Morgan Stanley's strategists recommend cutting risk, with equal weight across assets. For upside, look to Japan, energy, munis and mortgage-backed securities.
The current investment landscape is not unlike driving in torrential rain, during rush hour. As brake lights flash and exits back up, it’s impossible to know whether to stay the course, change lanes or just pull over and wait it out.
This is the predicament that investors face today in what Morgan Stanley’s economics team describes as “the most chaotic, hard-to-predict macroeconomic time in decades.” Their Midyear Economic Outlook takes the view that the global economy will bypass a recession in 2022—ending the year with 2.9% GDP growth—but caution that road ahead is rife with risk.
That’s certainly true for investors, says Andrew Sheets, Chief Cross-Asset Strategist for Morgan Stanley Research. “So far, 2022 has not only seen a tragic conflict in Europe, but it’s also brought the worst bond market performance since 1980, the biggest commodity outperformance since data began in 1960, and large moves within and between equity indices,” he says.
Broadly speaking, he and his colleagues recommend staying defensive, diversified—and patient. “We continue to approach these dynamics through a ‘late-cycle’ lens,” he says, noting that rules-based strategies that systematically look for relative value across asset classes have done, and should continue to do, well.
Bottom line, Sheets says, stay light on overall exposure, with an equal-weight in global equities, bonds and spread products, including mortgage-backed securities. One bullish exception in is energy, which may hedge inflation with potential for upside.
Here are four key takeaways for investors:
Recent volatility in U.S. equities isn’t unfounded. Downward earnings revisions and a weaking Purchasing Managers' Index (PMI) suggest the bear market is not finished. “We see further de-rating and U.S. weakness,” says Mike Wilson, Chief Investment Officer and Chief U.S. Equity Strategist. He and his team’s 12-month price target for the Standard & Poor’s 500 is 3,900—or below where it was in early May.
Morgan Stanley 2022 Midyear Economic Forecasts vs. Consensus
(May 2, 2022)
|2Q23 Forecast||2Q23 Return Forecast|
At first glance, European stocks are trading at attractive valuations. But, European strategists caution, prices may not yet reflect all the bad news.
In fact, while the index price-to-earnings ratio was recently in the low double digits, it has dipped into the single digits twice over the last 15 years. “And while MSCI Europe trades at a record-low relative valuation to the S&P, its relative valuation against MSCI ACWI ex US is actually above average,” says Graham Secker, Head of the European Equity Strategy Team.
Further, European economists have revised their GDP forecasts lower and their inflation estimates higher, and at a time when the European Central Bank is beginning to remove policy stimulus. “Against this backdrop, we think that the risk/reward profile for MSCI Europe remains unattractive,” Secker adds.
Unattractive risk/reward profiles are also a common theme through much of Asia, including China. However, Japanese equities continue to be a notable outlier. Valuations are low, return on equity is approaching a 40-year high, and earnings are boosted by Japanese yen weakness. Meanwhile, the macro-economic outlook is relatively positive. GDP growth, while modest at 1.9%, is an improvement over 2021; the country has low inflation and a central bank on hold. Under their base case, strategists see the TOPIX returning 9.3% over the next 12 months.

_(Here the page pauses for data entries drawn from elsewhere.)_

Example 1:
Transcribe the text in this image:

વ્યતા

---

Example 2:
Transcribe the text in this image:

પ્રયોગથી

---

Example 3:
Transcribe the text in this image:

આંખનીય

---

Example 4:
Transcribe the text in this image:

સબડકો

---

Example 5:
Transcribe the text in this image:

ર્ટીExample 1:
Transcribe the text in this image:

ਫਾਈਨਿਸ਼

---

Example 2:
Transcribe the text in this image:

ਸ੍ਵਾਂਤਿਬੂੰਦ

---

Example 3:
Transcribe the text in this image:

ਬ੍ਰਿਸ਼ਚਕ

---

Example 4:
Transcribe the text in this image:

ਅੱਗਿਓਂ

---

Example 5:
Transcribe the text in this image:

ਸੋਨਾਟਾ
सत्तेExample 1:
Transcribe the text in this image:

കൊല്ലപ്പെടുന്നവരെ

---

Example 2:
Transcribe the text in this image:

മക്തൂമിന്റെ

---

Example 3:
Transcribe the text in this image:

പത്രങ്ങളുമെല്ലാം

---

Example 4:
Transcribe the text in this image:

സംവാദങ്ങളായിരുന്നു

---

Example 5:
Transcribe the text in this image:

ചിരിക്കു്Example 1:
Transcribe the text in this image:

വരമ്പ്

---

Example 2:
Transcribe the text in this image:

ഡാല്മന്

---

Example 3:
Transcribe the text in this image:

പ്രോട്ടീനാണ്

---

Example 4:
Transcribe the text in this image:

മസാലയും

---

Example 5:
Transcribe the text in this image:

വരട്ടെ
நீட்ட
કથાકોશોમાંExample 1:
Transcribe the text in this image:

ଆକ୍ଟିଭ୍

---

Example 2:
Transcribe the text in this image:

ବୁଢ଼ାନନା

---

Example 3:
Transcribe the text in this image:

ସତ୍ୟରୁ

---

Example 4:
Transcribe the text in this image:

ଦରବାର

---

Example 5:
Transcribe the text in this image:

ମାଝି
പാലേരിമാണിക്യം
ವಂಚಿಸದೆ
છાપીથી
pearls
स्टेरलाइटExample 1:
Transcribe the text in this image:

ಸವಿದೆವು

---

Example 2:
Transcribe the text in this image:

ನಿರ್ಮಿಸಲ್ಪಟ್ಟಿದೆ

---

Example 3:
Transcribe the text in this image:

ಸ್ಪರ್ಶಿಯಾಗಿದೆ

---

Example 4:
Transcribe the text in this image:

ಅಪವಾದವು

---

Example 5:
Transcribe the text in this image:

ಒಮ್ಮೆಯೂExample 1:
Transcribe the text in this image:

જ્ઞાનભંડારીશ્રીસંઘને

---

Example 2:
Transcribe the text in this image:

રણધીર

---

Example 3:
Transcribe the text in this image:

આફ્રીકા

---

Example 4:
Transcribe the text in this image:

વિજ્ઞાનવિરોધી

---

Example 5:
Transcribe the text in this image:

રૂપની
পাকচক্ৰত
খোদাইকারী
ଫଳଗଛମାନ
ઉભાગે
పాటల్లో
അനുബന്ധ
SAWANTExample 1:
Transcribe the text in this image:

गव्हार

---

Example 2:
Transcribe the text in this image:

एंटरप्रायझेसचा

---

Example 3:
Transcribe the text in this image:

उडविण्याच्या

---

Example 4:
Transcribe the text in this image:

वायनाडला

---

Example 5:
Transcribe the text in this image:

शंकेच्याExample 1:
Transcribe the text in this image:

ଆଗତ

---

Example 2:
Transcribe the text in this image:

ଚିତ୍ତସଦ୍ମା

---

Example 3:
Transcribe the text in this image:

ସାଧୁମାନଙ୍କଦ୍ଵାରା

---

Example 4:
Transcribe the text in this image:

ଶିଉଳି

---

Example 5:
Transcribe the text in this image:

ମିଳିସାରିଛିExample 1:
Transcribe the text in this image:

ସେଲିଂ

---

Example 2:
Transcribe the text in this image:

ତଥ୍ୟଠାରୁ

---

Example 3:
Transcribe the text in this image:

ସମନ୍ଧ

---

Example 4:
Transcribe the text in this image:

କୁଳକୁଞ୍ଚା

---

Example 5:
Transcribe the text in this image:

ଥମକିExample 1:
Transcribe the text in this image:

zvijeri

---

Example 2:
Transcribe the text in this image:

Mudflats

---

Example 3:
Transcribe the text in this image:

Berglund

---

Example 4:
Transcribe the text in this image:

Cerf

As we head into the second half of 2022, the strategists see a few asset classes that may provide upside:
- Commodities: Given supply shocks and war in Ukraine, it’s no surprise that commodities are on track to outperform equities for the second consecutive year—and energy commodities still have potential for upside, say strategists. Morgan Stanley’s energy team thinks brent oil prices will rise to $130 in the third quarter of this year.
- Municipal bonds: Munis present a solid risk/reward opportunity—thanks to durable credit quality and attractive valuations. They’ve recovered since their pandemic-level lows, and “given positive real GDP growth and an understanding that inflation is generally a neutral credit factor, these gains should be locked in through year-end,” says Global Director of Fixed Income Research Vishy Tirupattur.
- Mortgage-backed securities: With average 30-year fixed-rate loans having recently reached their highest levels since 2009, now may not be a great time to shop for a mortgage. Residential mortgage-backed securities (RMBS), on the other hand, are attractive, particularly relative to corporate credit. “In looking out over the next 12 months, non-agency RMBS is our preferred asset class across securitized credit,” says Jay Bacow, co-head of U.S. Securitized Products Research.